* Activity *
Copy every line of the rows below, keeping each character, the line breaks, and the order unchanged.

Segment Start: Data shown

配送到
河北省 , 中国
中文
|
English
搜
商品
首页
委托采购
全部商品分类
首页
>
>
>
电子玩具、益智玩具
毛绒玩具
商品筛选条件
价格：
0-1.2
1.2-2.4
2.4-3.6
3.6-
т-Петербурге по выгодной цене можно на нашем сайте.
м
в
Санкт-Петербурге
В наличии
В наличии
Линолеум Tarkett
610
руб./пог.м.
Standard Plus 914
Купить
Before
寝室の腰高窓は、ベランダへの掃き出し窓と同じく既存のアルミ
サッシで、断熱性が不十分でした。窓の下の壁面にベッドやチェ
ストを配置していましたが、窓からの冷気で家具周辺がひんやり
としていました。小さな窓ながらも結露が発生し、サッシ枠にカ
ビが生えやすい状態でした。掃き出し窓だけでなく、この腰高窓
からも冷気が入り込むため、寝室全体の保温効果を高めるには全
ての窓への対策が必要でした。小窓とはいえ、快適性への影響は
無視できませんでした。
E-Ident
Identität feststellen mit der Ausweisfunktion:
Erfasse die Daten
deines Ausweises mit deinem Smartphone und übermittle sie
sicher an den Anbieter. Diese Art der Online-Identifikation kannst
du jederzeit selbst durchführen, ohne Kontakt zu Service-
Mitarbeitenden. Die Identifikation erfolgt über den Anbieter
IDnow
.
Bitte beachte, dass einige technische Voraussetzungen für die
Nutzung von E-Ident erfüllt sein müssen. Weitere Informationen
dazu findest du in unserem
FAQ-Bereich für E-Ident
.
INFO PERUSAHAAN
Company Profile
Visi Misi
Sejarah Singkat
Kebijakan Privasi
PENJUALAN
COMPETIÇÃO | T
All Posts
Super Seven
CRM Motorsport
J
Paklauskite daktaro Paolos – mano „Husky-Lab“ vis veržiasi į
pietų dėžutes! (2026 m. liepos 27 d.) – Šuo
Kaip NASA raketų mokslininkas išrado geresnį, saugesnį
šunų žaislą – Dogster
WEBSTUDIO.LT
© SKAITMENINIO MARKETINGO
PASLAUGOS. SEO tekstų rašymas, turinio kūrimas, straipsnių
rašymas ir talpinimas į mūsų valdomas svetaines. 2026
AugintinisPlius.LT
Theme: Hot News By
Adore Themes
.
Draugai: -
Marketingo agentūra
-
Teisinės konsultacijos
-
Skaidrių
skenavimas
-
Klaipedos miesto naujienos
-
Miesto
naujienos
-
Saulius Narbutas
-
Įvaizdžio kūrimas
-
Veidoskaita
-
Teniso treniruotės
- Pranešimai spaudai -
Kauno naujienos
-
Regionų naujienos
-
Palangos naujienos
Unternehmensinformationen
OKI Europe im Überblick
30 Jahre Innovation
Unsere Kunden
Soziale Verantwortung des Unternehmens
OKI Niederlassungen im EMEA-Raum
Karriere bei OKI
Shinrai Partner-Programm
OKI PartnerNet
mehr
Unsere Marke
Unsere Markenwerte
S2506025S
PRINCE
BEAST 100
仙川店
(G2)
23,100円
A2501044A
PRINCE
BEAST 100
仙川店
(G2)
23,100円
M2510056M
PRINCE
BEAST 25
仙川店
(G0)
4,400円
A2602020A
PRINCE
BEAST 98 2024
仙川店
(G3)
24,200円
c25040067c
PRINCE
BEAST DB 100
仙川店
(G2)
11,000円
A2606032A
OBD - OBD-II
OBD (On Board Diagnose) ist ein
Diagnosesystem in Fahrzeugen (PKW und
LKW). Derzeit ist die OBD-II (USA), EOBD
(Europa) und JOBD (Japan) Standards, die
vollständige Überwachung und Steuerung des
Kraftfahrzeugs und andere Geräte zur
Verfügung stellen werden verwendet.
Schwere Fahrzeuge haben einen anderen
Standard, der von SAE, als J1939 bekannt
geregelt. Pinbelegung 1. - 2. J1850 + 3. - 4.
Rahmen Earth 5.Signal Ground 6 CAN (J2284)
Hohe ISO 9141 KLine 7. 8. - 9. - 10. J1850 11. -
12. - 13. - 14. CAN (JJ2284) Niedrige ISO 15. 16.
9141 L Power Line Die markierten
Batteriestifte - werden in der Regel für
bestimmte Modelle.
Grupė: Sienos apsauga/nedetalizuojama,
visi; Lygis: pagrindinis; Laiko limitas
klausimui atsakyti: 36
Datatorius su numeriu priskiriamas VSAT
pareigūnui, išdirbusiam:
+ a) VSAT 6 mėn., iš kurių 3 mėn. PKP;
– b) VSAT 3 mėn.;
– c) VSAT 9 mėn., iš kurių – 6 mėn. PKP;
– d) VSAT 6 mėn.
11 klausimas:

Segment End: Data shown

* Solution for this task *
配送到
河北省 , 中国
中文
|
English
搜
商品
首页
委托采购
全部商品分类
首页
>
>
>
电子玩具、益智玩具
毛绒玩具
商品筛选条件
价格：
0-1.2
1.2-2.4
2.4-3.6
3.6-
т-Петербурге по выгодной цене можно на нашем сайте.
м
в
Санкт-Петербурге
В наличии
В наличии
Линолеум Tarkett
610
руб./пог.м.
Standard Plus 914
Купить
Before
寝室の腰高窓は、ベランダへの掃き出し窓と同じく既存のアルミ
サッシで、断熱性が不十分でした。窓の下の壁面にベッドやチェ
ストを配置していましたが、窓からの冷気で家具周辺がひんやり
としていました。小さな窓ながらも結露が発生し、サッシ枠にカ
ビが生えやすい状態でした。掃き出し窓だけでなく、この腰高窓
からも冷気が入り込むため、寝室全体の保温効果を高めるには全
ての窓への対策が必要でした。小窓とはいえ、快適性への影響は
無視できませんでした。
E-Ident
Identität feststellen mit der Ausweisfunktion:
Erfasse die Daten
deines Ausweises mit deinem Smartphone und übermittle sie
sicher an den Anbieter. Diese Art der Online-Identifikation kannst
du jederzeit selbst durchführen, ohne Kontakt zu Service-
Mitarbeitenden. Die Identifikation erfolgt über den Anbieter
IDnow
.
Bitte beachte, dass einige technische Voraussetzungen für die
Nutzung von E-Ident erfüllt sein müssen. Weitere Informationen
dazu findest du in unserem
FAQ-Bereich für E-Ident
.
INFO PERUSAHAAN
Company Profile
Visi Misi
Sejarah Singkat
Kebijakan Privasi
PENJUALAN
COMPETIÇÃO | T
All Posts
Super Seven
CRM Motorsport
J
Paklauskite daktaro Paolos – mano „Husky-Lab“ vis veržiasi į
pietų dėžutes! (2026 m. liepos 27 d.) – Šuo
Kaip NASA raketų mokslininkas išrado geresnį, saugesnį
šunų žaislą – Dogster
WEBSTUDIO.LT
© SKAITMENINIO MARKETINGO
PASLAUGOS. SEO tekstų rašymas, turinio kūrimas, straipsnių
rašymas ir talpinimas į mūsų valdomas svetaines. 2026
AugintinisPlius.LT
Theme: Hot News By
Adore Themes
.
Draugai: -
Marketingo agentūra
-
Teisinės konsultacijos
-
Skaidrių
skenavimas
-
Klaipedos miesto naujienos
-
Miesto
naujienos
-
Saulius Narbutas
-
Įvaizdžio kūrimas
-
Veidoskaita
-
Teniso treniruotės
- Pranešimai spaudai -
Kauno naujienos
-
Regionų naujienos
-
Palangos naujienos
Unternehmensinformationen
OKI Europe im Überblick
30 Jahre Innovation
Unsere Kunden
Soziale Verantwortung des Unternehmens
OKI Niederlassungen im EMEA-Raum
Karriere bei OKI
Shinrai Partner-Programm
OKI PartnerNet
mehr
Unsere Marke
Unsere Markenwerte
S2506025S
PRINCE
BEAST 100
仙川店
(G2)
23,100円
A2501044A
PRINCE
BEAST 100
仙川店
(G2)
23,100円
M2510056M
PRINCE
BEAST 25
仙川店
(G0)
4,400円
A2602020A
PRINCE
BEAST 98 2024
仙川店
(G3)
24,200円
c25040067c
PRINCE
BEAST DB 100
仙川店
(G2)
11,000円
A2606032A
OBD - OBD-II
OBD (On Board Diagnose) ist ein
Diagnosesystem in Fahrzeugen (PKW und
LKW). Derzeit ist die OBD-II (USA), EOBD
(Europa) und JOBD (Japan) Standards, die
vollständige Überwachung und Steuerung des
Kraftfahrzeugs und andere Geräte zur
Verfügung stellen werden verwendet.
Schwere Fahrzeuge haben einen anderen
Standard, der von SAE, als J1939 bekannt
geregelt. Pinbelegung 1. - 2. J1850 + 3. - 4.
Rahmen Earth 5.Signal Ground 6 CAN (J2284)
Hohe ISO 9141 KLine 7. 8. - 9. - 10. J1850 11. -
12. - 13. - 14. CAN (JJ2284) Niedrige ISO 15. 16.
9141 L Power Line Die markierten
Batteriestifte - werden in der Regel für
bestimmte Modelle.
Grupė: Sienos apsauga/nedetalizuojama,
visi; Lygis: pagrindinis; Laiko limitas
klausimui atsakyti: 36
Datatorius su numeriu priskiriamas VSAT
pareigūnui, išdirbusiam:
+ a) VSAT 6 mėn., iš kurių 3 mėn. PKP;
– b) VSAT 3 mėn.;
– c) VSAT 9 mėn., iš kurių – 6 mėn. PKP;
– d) VSAT 6 mėn.
11 klausimas:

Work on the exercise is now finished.